Born at Königsberg, in East Prussia, he learned chess at the age of 12, and six years afterwards, he was president of the Königsberg Chess Club. He studied at first for the medical profession, and afterwards entered the service of the Prussian Army.

He moved to the US in November 1851 aboard the ship Henry Clay, and at first devoted nearly all his time to his mercantile wholesale business. Then in 1856, he joined the New York Chess Club and soon became its strongest member. In the 1st American Chess Congress held in New York from 6 October – 10 November 1857, and won by Paul Morphy, he took third prize.
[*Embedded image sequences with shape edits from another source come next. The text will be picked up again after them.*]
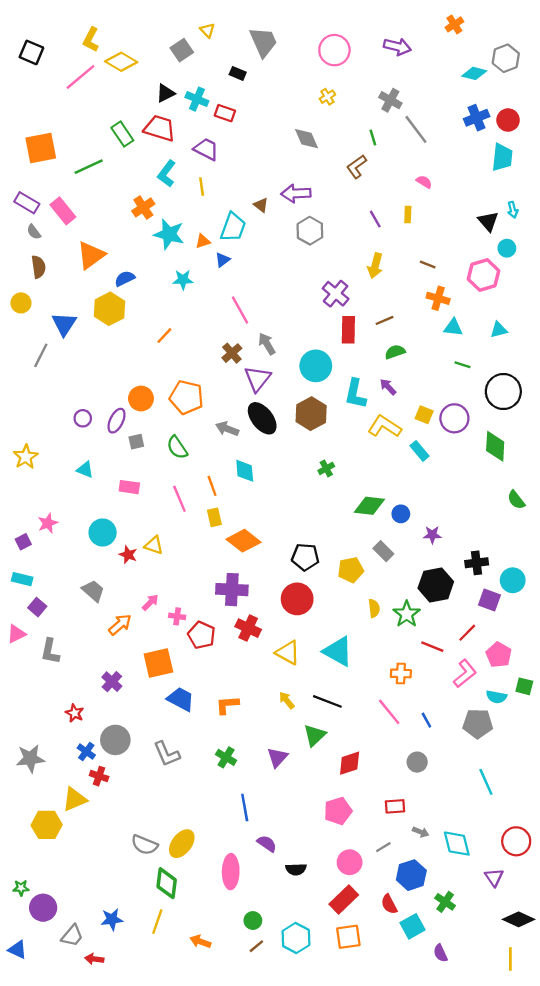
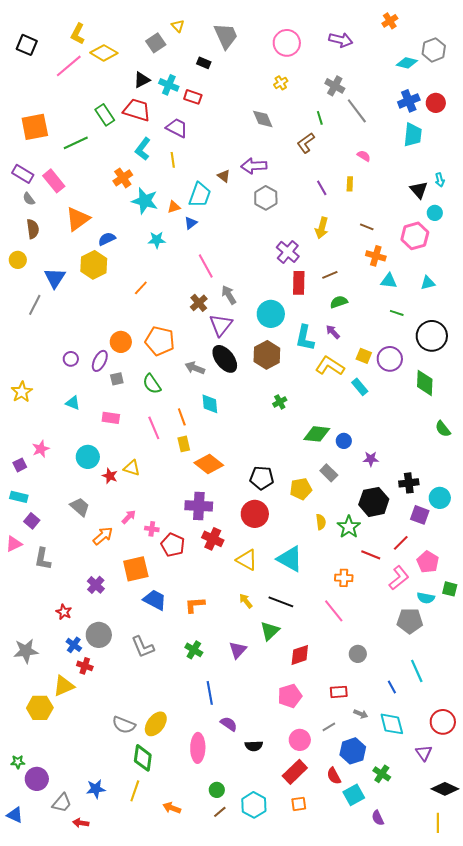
cyan trapezoid: (502, 157) -> (413, 135), moved
blue line: (426, 720) -> (392, 687), moved
orange square: (348, 937) -> (299, 804), size x0.7

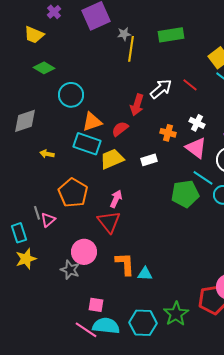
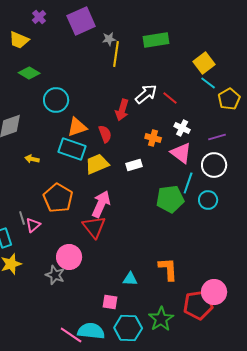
red line: (190, 85) -> (170, 98), moved
red semicircle: (120, 129) -> (105, 134), turned 108
cyan line: (203, 178) -> (188, 183), turned 75
pink arrow: (116, 199) -> (101, 204), size x1.5
orange L-shape: (125, 264) -> (168, 269), moved
pink square: (96, 305) -> (110, 302), moved

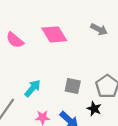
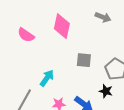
pink diamond: (54, 34) -> (62, 26), turned 50
gray square: (73, 86) -> (84, 60), moved

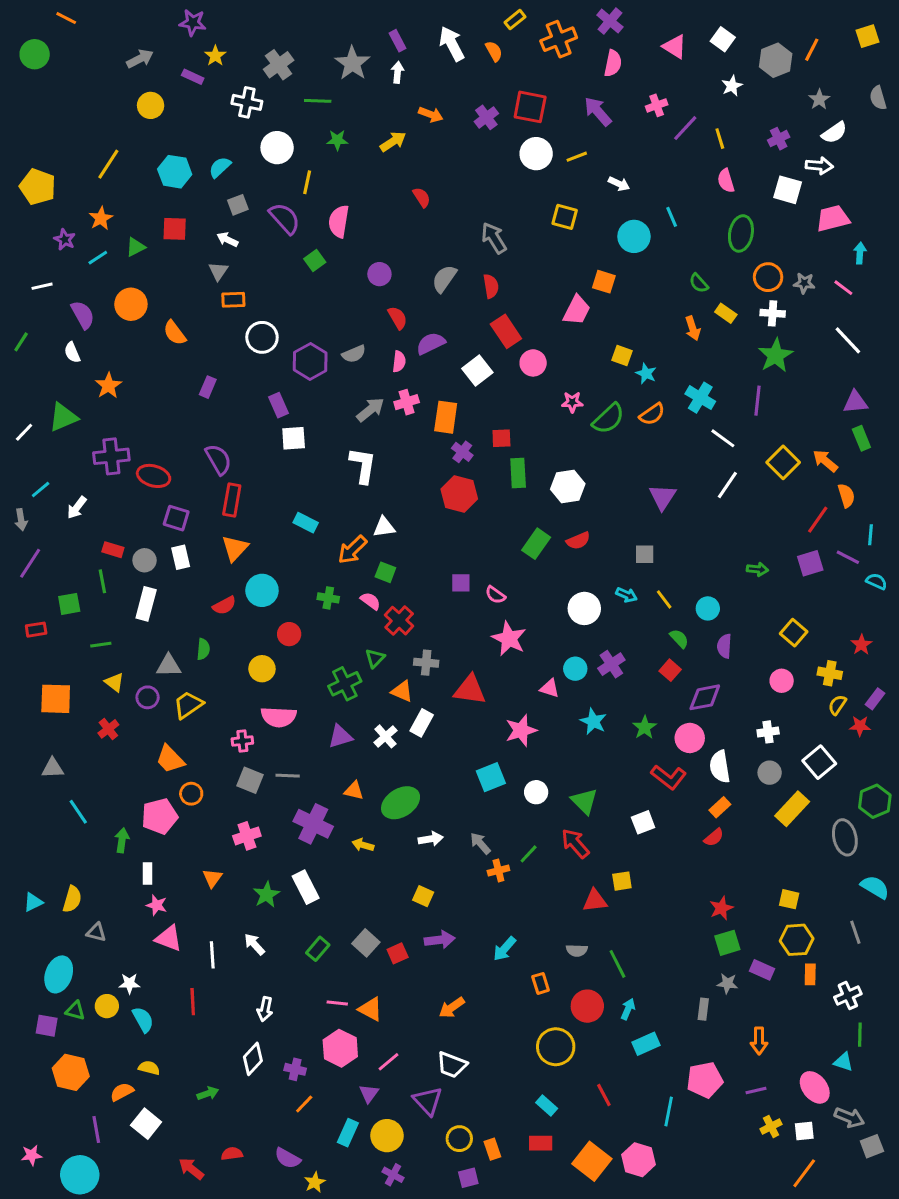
He won against Charles Henry Stanley (3–2) in 1st round, beat Frederick Perrin (3–0) in 2nd round, lost to Morphy (½–3½) in semifinal, and beat Benjamin Raphael (3–0) in the 3rd place final.

Lichtenhein was elected the New York Chess Club's president in 1858. He drew with Perrin (1–1) in a match New York vs. Brooklyn in 1860, and won a match against Hardman Philips Montgomery (7½–2½) at Philadelphia 1861. He served as a Major in the 58th Regiment of New York Volunteers during the Civil War, acting also as a correspondent for Frank Leslie's Illustrated Newspaper. He died in Chicago.